Tekst Tineke Zwart

Tineke Zwart is persvoorlichter van het parket Oost-Nederland

‘Pistachenoten, het nieuwe goud voor de zwarte handel’, tetterde een landelijk nieuwsmedium dit voorjaar. Recent ontdekt door notenliefhebbers, want ‘erg gezond’. Duur ook. Dat komt door Trump, die handelsmaatregelen trof tegen Iran, waar het meeste ‘nieuwe goud’ gedolven wordt. Een nieuwsitem van drie minuten werd gewijd aan de opkomst van de pistachenoot, de invloed van de geopolitiek op de prijsontwikkeling én aan de donkere keerzijde van de populariteit. De pistachenoot voegt zich namelijk moeiteloos in het rijtje van babymelkpoeder, chocolade, opzet-tandenborstels en condooms. Artikelen die razend populair zijn bij het internationaal opererende dievengilde.

Voor de Zwolse rechtbank staan twee mannen en twee vrouwen terecht. Samen verwierven de Oost-Europeanen landelijke bekendheid als de ‘pistachenotenbende’.

De politie kreeg in korte tijd dertien meldingen van diefstallen van zakjes pistachenoten. Dit viertal zou vijf keer hebben toegeslagen in Oost Nederland.

De oudste van de twee mannen voelt blijkbaar de verantwoordelijkheid die de roem met zich meebrengt. Hij wil niet wachten tot het laatste woord, dat in Nederland aan de verdachte toekomt. Hij wil als eerste het woord. Als de enigszins verbouwereerde rechtbankvoorzitter dit toestaat, wordt ze verrast door een ongekende boetedoening. De man wil ‘de hele Nederlandse Staat’ zijn excuses aanbieden. Of deze excuses gelijk staan aan een bekentenis, wil de rechtbank weten. Daar komt geen klip en klaar antwoord op.
Wél is de man duidelijk in zijn beweegredenen: ‘Ik smeek u nederig om een oplossing waarbij wij vandaag vrijgelaten worden’. De man draagt namelijk samen met de vrouw die naast hem in het verdachtenbankje zit, de zorg voor een minderjarige zoon. De ‘oplossing’ is even praktisch als ongebruikelijk binnen het Nederlandse rechtssysteem; de verdachte wil onmiddellijk ‘alles betalen’. Hij wijst daarbij naar een man op de publieke tribune, die blijkbaar in staat is om boter bij de vis te leveren. De vraag of deze ‘schadevergoeding’ bij elkaar geschraapt is met de zwarte handel in pistachenoten dringt zich op, maar wordt niet uitgesproken.

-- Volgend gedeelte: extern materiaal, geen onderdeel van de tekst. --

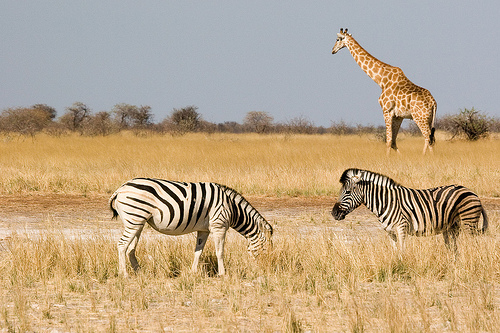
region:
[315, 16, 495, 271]
a giraffe and a zebra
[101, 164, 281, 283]
zebra with head down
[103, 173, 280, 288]
zebra grazing in brush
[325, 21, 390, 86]
profile of giraffe's head and neck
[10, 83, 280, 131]
tree line along horizon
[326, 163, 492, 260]
black and white zebra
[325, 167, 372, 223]
profile of a zebra's head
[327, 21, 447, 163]
giraffe standing in brush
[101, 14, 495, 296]
three animals in a field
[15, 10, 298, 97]
gray sky without clouds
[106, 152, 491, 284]
TWO ZEBRAS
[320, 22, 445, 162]
A TALL GIRAFFE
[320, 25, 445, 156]
THIS IS A GIRAFFE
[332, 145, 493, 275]
THIS IS A ZEBRA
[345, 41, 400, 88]
THE GIRAFFE HAS A LONG NECK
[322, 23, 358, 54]
THIS IS A GIRAFFES HEAD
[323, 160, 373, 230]
THIS IS A ZEBRAS HEAD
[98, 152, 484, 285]
THE ZEBRAS HAVE STRIPES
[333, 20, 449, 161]
THE GIRAFFE HAS ORANGE SPOTS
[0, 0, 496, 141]
THE HAZY SKY IS GREYISH BLUE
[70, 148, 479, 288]
Two zebras in the field.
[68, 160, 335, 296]
A zebra eating grass.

De rechtbankvoorzitter besluit om de zaak toch maar te behandelen conform de regels uit het Wetboek van Strafvordering. Ze wijst op de bewijslast in het dossier. Camerabeelden van de vrouw, gehuld in een zwarte oversized mantel. Ondanks de inspanningen van de tolk wordt het niet duidelijk of we hier te maken hebben met folkloristische klederdracht, of met een voor diefstal geprepareerde jas. Feit is dat er bijna zestig zakken pistachenoten in verdwijnen.

De officier van justitie is ‘helemaal klaar’ met mobiel banditisme, met ‘mensen die met geen ander doel naar Nederland komen dan om te stelen’. Toepassing van de kersverse richtlijn voor mobiel banditisme – één maand gevangenisstraf voor iedere diefstal – is hier pure noodzaak. Zes maanden gevangenisstraf eist de officier tegen de twee vrouwen en de oudste man. Hun ‘chauffeur’ mag vier maanden op water en brood gaan zitten. De advocaat meent een discriminatoir tintje te ontdekken aan de richtlijn mobiel banditisme. ‘Komt er voor Nederlanders die vaker stelen ook een richtlijn? En noemen we dat dan een ‘strooptocht’?’

De rechtbank spreekt in het vonnis over een strooptocht én neemt de strafeisen voor mobiel banditisme over. De boodschap is duidelijk. Kom niet naar de Nederlandse supermarkt om pistachenoten te stelen. Het komt je duur te staan.